La nuit du 13 novembre 2015, un événement tragique a marqué la France. Des terroristes ont investi le Bataclan, nécessitant l’intervention de la Brigade de Recherche et d’Intervention (BRI). Leur objectif ? Neutraliser les terroristes le plus rapidement possible pour éviter qu’il n’y ait plus de victimes. Denis Safran, Médecin chef qui faisait partie de la première colonne d’assaut, nous expose son rôle lors de situations extrêmes comme celle-ci. Le médecin d’une colonne d’intervention doit prendre en charge sans délai tout fonctionnaire de police blessé pendant l’assaut, mais aussi s’occuper des victimes civiles potentielles. Lors des tueries de masse,
le nombre de victimes interdit souvent des soins sur place autres que de survie. Il doit donc assurer la coordination de l’extraction des victimes après un tri sommaire : priorité à celles ayant une chance de survie. Il organise ensuite la prise en charge des victimes avec les sauveteurs situés en zone sécurisée (sapeurs-pompiers, SMUR).

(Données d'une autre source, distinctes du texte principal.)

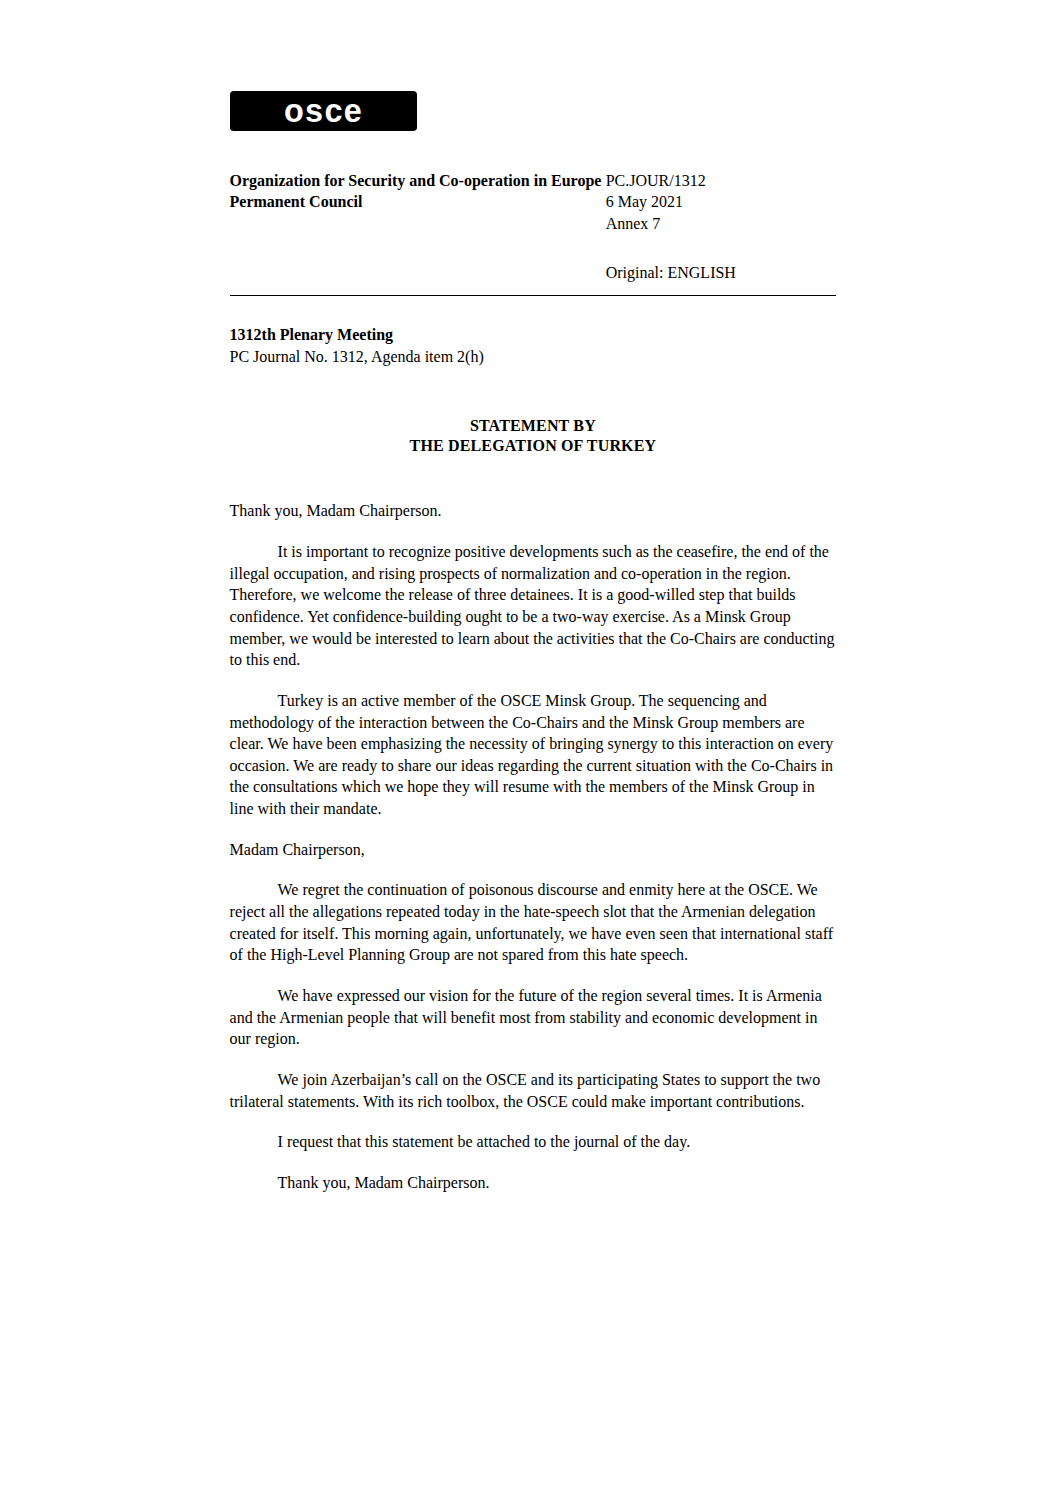| Organization for Security and Co-operation in Europe Permanent Council | PC.JOUR/1312 6 May 2021 Annex 7 |
Original: ENGLISH
1312th Plenary Meeting
PC Journal No. 1312, Agenda item 2(h)
STATEMENT BY
THE DELEGATION OF TURKEY
Thank you, Madam Chairperson.
It is important to recognize positive developments such as the ceasefire, the end of the illegal occupation, and rising prospects of normalization and co-operation in the region. Therefore, we welcome the release of three detainees. It is a good-willed step that builds confidence. Yet confidence-building ought to be a two-way exercise. As a Minsk Group member, we would be interested to learn about the activities that the Co-Chairs are conducting to this end.
Turkey is an active member of the OSCE Minsk Group. The sequencing and methodology of the interaction between the Co-Chairs and the Minsk Group members are clear. We have been emphasizing the necessity of bringing synergy to this interaction on every occasion. We are ready to share our ideas regarding the current situation with the Co-Chairs in the consultations which we hope they will resume with the members of the Minsk Group in line with their mandate.
Madam Chairperson,
We regret the continuation of poisonous discourse and enmity here at the OSCE. We reject all the allegations repeated today in the hate-speech slot that the Armenian delegation created for itself. This morning again, unfortunately, we have even seen that international staff of the High-Level Planning Group are not spared from this hate speech.
We have expressed our vision for the future of the region several times. It is Armenia and the Armenian people that will benefit most from stability and economic development in our region.
We join Azerbaijan’s call on the OSCE and its participating States to support the two trilateral statements. With its rich toolbox, the OSCE could make important contributions.
I request that this statement be attached to the journal of the day.
Thank you, Madam Chairperson.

Dans ces situations, le médecin est entièrement autonome, il doit s’adapter rapidement et être inventif. Denis Safran a par exemple raconté comment à partir de simples barrières, il a pu organiser toute l’évacuation des victimes, en les utilisant comme des brancards. Ce système ingénieux lui a permis d’extraire efficacement de nombreux blessés.


Lors de ces interventions, le médecin est lourdement équipé : matériel de lutte contre les hémorragies, garrots, mais également matériel d’intubation ou encore de ventilation en plus de son gilet tactique. Tout cela pèse près de 35 kg, obligeant les médecins de combat à s’entraîner régulièrement pour assurer les secours dans ces circonstances particulières.


Suite à ces évènements tragiques, la réponse de l’État aux tueries de masse a radicalement changé. Tout d’abord au niveau sanitaire, avec la modification du plan Nombreuses Victimes (NOVI), mais également avec le Schéma National d’Intervention (SNI) : tout policier ou gendarme armé, en service ou non, témoin d’une scène de ce type, se doit d’intervenir pour mettre fin à la tuerie. La directive indiquait auparavant d’ériger un périmètre de sécurité et d’attendre les forces d’intervention adéquates : RAID, GIGN et BRI. Ces dernières sont désormais formées aux techniques de secours au combat de premier niveau afin de prendre en charge les victimes, parallèlement à l’assaut, comme ce fut le cas au Bataclan.